Chad Lingenfelder who lives on Zoar Road presented the council with a petition with over 20 signatures against the suggested route. Instead he suggested a route around Betts Pond be looked into.
“We feel it would be the best way to do that,” he said.
Hastings said that the development of Plantation Lakes, a community located west of Route 113 is estimated to be at full capacity in 16 years, essentially doubling the town’s current size, with many residents traveling to the beaches via Route 24.
“How are they going to get there? One little river, one little bridge,” he said. “It’s time, folks. DelDOT (Delaware Department of Transportation) projection says that by 2030 the traffic going through Millsboro is going to double… What’s going to happen on the road that you live on? We need a solution.”
Hastings asked the council for their input on how to define trucks, asking if “dual-axel” would suffice.
Councilman John Thoroughgood agreed the town has traffic issues but questioned whether or not Hastings’ solution would work.
“The town has issues with traffic, I don’t know that stopping all truck traffic would help,” he said. Adding traffic issues occur at 7 a.m., lunchtime, and 4 p.m. “You can sit here and watch them… It’s not a truck in that group.”
He added that as someone who owns his own business that requires him to drive a truck, he doesn’t believe the suggested route would be appropriate.
“I do that run. You can do it with a 10-wheeler but I wouldn’t want to do it with a tractor trailer.”
Thoroughgood said that such an ordinance would extend his drive time significantly.
“I would have to go 20 miles out of my way, when it’s 2 miles from my business,” he said. “You can’t increase your rates because you have to go around the horn. I don’t think if you just stop truck traffic it’s going to stop anything outside of upset Mountaire.”
He added that he wants to hear from state officials regarding the proposed Blue Alternative Route, which would solve the traffic issue if it were constructed.
“I don’t understand where our legislators are going with all of this,” he said. “I don’t think they’re honest with us… We’ve been 8 years studying this road.”
Thoroughgood added that the alternative route was to be funded by the Federal Government, who said that the whole route would have to be done to be approved.

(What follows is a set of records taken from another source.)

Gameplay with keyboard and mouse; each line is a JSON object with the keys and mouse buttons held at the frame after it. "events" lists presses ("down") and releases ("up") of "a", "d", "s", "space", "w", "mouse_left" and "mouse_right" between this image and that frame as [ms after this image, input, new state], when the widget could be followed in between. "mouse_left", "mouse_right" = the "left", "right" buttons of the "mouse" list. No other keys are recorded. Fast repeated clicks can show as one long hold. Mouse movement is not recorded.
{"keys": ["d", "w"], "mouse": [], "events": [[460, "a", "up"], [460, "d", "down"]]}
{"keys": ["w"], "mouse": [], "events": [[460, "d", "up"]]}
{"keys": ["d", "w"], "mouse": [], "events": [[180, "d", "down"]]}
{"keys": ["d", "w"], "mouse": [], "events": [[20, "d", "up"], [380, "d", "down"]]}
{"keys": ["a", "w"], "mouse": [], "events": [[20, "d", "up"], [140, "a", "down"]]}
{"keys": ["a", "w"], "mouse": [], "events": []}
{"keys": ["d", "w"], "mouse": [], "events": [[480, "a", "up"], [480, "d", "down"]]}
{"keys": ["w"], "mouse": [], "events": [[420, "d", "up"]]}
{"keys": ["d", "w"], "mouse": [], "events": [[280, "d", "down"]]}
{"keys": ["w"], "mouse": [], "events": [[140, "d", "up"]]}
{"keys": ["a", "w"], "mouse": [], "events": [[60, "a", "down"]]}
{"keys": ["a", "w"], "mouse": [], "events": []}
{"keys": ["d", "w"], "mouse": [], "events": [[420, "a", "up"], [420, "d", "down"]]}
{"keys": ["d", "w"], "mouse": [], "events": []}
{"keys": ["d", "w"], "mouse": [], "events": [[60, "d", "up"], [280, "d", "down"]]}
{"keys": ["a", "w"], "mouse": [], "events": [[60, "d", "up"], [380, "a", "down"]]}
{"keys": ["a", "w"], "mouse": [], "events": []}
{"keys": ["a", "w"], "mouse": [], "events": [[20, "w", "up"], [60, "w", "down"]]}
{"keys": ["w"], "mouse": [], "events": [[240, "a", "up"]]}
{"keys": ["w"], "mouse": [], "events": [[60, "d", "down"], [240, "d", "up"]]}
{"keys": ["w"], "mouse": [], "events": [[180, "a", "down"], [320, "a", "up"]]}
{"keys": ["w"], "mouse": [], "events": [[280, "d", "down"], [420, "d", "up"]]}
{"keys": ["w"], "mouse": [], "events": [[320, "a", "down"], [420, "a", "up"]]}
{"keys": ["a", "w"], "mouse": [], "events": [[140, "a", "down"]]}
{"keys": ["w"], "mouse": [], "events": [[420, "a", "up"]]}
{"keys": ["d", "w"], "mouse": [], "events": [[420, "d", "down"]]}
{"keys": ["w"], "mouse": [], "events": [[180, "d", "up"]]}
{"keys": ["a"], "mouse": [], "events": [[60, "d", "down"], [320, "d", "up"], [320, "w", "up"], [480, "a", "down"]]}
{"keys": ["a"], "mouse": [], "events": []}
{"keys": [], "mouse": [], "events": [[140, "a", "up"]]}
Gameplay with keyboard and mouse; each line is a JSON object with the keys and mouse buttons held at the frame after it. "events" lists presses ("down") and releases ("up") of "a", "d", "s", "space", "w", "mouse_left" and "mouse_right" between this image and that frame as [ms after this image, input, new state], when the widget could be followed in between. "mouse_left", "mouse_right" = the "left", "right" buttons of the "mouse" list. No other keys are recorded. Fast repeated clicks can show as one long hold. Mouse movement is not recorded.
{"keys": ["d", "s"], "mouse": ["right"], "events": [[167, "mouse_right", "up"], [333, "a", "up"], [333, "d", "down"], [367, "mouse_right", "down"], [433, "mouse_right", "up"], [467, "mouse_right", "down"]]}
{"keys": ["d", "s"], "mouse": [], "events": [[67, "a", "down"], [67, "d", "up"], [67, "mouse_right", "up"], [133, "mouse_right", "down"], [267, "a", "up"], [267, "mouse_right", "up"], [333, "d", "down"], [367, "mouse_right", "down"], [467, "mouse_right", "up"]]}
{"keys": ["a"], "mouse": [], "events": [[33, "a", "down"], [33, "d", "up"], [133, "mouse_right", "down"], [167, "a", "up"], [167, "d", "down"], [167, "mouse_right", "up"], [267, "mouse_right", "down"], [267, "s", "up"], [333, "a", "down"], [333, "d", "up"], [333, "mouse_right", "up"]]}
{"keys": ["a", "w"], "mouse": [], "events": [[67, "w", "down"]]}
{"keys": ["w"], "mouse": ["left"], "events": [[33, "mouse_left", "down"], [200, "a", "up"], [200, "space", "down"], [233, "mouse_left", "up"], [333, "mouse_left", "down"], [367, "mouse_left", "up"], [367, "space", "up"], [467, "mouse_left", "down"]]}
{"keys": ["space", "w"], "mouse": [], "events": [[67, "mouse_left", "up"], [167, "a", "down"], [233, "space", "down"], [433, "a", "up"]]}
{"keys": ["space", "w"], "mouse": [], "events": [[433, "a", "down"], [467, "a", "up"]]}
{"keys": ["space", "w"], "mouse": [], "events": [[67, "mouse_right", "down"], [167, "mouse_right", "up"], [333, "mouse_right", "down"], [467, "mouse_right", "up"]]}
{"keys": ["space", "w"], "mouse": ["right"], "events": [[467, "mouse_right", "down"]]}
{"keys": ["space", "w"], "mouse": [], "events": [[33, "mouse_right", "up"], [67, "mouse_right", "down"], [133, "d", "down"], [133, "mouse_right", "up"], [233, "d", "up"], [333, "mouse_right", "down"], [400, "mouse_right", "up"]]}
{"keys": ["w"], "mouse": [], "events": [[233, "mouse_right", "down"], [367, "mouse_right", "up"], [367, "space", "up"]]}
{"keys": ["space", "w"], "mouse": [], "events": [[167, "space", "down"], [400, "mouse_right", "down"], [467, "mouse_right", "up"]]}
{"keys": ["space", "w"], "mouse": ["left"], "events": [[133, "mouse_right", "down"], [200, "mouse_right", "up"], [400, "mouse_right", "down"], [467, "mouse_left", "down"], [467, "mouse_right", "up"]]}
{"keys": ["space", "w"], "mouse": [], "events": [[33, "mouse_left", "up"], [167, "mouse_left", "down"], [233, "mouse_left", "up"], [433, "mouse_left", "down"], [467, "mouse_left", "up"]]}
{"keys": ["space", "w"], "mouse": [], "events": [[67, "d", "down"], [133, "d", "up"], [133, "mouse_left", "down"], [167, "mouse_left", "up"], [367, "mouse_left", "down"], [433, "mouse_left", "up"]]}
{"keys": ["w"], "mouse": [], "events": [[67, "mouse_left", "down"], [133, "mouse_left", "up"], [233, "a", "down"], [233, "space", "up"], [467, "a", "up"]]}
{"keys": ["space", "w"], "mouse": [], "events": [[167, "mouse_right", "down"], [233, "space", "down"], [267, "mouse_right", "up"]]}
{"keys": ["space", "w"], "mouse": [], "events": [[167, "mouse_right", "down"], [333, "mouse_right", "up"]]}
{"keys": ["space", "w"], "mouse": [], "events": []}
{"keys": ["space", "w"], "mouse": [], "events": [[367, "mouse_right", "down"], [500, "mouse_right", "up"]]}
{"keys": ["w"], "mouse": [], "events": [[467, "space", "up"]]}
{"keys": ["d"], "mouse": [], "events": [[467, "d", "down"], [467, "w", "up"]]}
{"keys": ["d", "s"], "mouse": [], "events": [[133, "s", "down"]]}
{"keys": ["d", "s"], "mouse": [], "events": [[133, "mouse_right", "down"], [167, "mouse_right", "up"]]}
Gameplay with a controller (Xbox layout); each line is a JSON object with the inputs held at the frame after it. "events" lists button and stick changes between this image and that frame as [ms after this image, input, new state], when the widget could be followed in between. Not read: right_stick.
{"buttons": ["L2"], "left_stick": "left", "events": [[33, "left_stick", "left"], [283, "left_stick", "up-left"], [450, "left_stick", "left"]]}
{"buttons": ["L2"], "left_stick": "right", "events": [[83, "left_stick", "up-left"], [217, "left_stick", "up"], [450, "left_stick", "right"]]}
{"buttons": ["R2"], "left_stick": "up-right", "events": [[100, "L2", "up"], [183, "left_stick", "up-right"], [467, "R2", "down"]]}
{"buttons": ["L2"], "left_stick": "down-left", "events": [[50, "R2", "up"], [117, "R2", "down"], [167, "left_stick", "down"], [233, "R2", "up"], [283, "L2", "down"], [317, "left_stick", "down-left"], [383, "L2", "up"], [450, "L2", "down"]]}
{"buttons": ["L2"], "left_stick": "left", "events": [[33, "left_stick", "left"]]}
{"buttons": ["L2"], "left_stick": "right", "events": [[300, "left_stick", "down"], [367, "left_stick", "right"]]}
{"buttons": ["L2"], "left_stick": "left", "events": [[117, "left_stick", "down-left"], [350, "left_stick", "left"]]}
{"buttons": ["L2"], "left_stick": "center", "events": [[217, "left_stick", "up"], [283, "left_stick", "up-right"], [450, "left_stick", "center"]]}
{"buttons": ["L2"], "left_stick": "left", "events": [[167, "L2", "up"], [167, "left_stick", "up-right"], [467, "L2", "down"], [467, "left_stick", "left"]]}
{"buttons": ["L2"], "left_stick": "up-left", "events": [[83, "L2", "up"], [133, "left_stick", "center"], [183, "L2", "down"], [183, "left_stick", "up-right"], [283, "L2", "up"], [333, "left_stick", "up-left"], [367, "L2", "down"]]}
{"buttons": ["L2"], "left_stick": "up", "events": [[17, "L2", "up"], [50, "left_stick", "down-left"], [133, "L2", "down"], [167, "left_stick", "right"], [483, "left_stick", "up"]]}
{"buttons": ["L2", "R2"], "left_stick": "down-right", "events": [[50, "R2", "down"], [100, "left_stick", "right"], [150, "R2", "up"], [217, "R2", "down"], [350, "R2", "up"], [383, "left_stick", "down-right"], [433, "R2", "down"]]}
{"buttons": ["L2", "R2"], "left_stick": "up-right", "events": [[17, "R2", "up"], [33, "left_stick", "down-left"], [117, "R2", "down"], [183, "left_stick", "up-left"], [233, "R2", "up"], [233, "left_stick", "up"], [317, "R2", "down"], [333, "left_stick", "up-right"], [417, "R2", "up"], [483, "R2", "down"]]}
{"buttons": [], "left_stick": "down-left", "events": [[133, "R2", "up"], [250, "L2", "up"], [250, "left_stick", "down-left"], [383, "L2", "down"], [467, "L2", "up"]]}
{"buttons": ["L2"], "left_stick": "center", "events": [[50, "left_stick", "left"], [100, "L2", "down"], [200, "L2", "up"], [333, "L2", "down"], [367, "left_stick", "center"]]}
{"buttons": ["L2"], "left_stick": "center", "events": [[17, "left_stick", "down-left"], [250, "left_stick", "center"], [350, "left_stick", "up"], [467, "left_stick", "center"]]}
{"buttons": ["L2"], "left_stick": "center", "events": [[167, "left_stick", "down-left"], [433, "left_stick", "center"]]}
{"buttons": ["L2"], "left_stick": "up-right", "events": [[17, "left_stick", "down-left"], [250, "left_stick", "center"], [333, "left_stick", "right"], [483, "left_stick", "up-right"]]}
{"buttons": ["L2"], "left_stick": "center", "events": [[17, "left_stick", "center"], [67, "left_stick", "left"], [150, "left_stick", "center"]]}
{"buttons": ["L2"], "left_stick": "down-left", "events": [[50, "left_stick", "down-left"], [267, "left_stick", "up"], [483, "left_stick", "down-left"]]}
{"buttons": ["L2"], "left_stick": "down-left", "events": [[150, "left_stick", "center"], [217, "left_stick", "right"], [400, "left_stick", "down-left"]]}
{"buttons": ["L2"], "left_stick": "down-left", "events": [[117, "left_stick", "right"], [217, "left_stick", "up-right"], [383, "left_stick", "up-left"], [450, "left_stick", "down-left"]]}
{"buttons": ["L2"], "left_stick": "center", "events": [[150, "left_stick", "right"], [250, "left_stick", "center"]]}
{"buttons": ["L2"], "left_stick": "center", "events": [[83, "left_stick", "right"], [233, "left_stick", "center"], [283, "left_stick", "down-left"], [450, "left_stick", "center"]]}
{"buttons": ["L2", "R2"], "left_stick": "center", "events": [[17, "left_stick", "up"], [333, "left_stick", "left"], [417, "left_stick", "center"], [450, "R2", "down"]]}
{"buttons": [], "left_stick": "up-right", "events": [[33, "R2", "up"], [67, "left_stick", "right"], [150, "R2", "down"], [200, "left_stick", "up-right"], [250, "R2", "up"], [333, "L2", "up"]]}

“Dagsboro don’t want it. If Dagsboro don’t want it, that’s fine. But the federal government is telling us, ‘it’s all or nothing.’ Millsboro will take it to 24, don’t force Dagsboro to have it.”
“We all know what’s going on politically. Quite frankly it’s not fair,” agreed Hastings.
The town plans to meet with DelDOT officials on Dec. 2 and continue their discussion at the January meeting.
Hastings said that he is not pleased with the idea of rerouting the traffic, and doesn’t believe it’s the perfect solution for the town.
“We all know how DelDOT works. They’re reactive, not proactive. They’re not going to change the road just because. They’re going to have to react to what Millsboro does. I don’t like the idea folks… This is the best we can offer. I don’t like it any better than any of you do.”
“Just stopping the trucks is not the end-all solution however it will help,” added councilman Tim Hodges.